Die KI-Bilder seien "eine gewaltsame, inakzeptable Form der Erniedrigung", sagte auch die EU-Digitalkommissarin Henna Virkkunen. Die Kommission werde nun ermitteln, ob sich X mit seinen internen Vorgaben für Grok an die EU-Gesetze halte oder "die Rechte europäischer Bürgerinnen und Bürger – darunter Frauen und Kinder – als Kollateralschaden behandelt hat".
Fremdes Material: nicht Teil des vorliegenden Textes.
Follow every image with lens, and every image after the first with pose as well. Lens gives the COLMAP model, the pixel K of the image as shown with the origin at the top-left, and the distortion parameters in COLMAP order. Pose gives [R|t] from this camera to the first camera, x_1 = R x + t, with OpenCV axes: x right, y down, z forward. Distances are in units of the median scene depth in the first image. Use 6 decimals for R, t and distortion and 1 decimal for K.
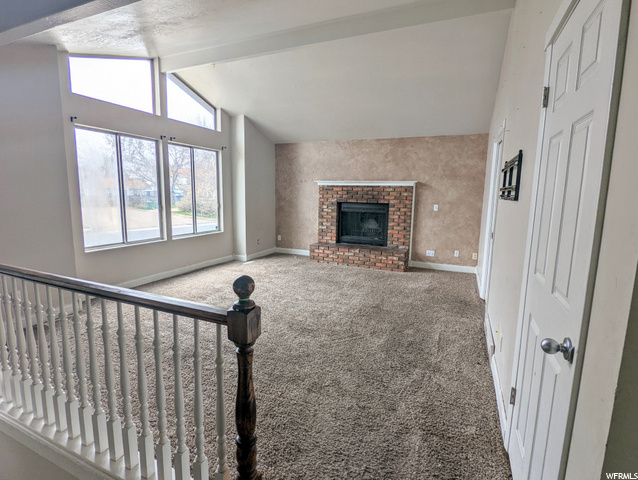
lens RADIAL K [[326.0, 0, 317.8], [0, 326.0, 238.4], [0, 0, 1]] dist [0.000676, 0.000120]
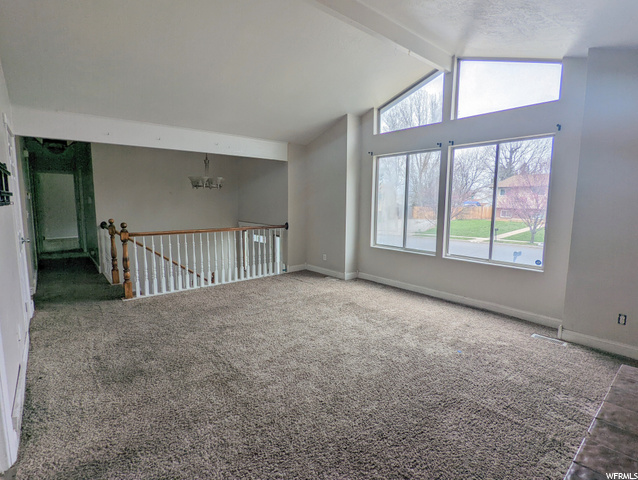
lens RADIAL K [[326.0, 0, 317.9], [0, 326.0, 243.8], [0, 0, 1]] dist [0.000676, 0.000120]
pose [[-0.443810, 0.093142, -0.891267, 0.530857], [-0.139532, 0.975271, 0.171401, -0.148431], [0.885191, 0.200430, -0.419838, 1.156045]]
Von einer Strafe oder Sperre des Dienstes sah man aber zunächst ab: Eine Deaktivierung von Grok in der EU zu erwirken, ist nach eigenen Angaben nicht das Ziel der EU-Kommission und eher ein letztes Mittel. Indonesien und Malaysia hatten Grok als erste Länder weltweit Mitte Januar vorübergehend gesperrt

Weitere Untersuchungen laufen

Die EU-Kommission kündigte neben der neuen Ermittlung zudem an, eine seit Ende 2023 laufende Untersuchung zu erweitern. Gegen die Onlineplattform laufen bereits mehrere Ermittlungen, unter anderem wegen der Moderation und des Risikomanagements illegaler Inhalte. Anfang Dezember hatte die EU gegen X eine Strafe von 120 Millionen Euro wegen Transparenzmängeln verhängt. 

Auch die britische Medienaufsichtsbehörde Ofcom hatte Mitte Januar eine offizielle Untersuchung gegen X eingeleitet. Als Grund gab die Behörde ebenfalls die von Grok sexualisierten Bilder an. Dies könne mitunter als Missbrauch gewertet werden. 

Die Pariser Staatsanwaltschaft ermittelt seit Sommer 2025 gegen X. Die ursprüngliche Ermittlung dreht sich um den Vorwurf, dass Algorithmen in dem sozialen Netzwerk verändert worden sein sollen, um rechtsextremen Inhalten mehr Aufmerksamkeit zu bescheren. Neu sind jetzt auch Vorwürfe wegen Holocaustleugnung und sexueller Abbildungen.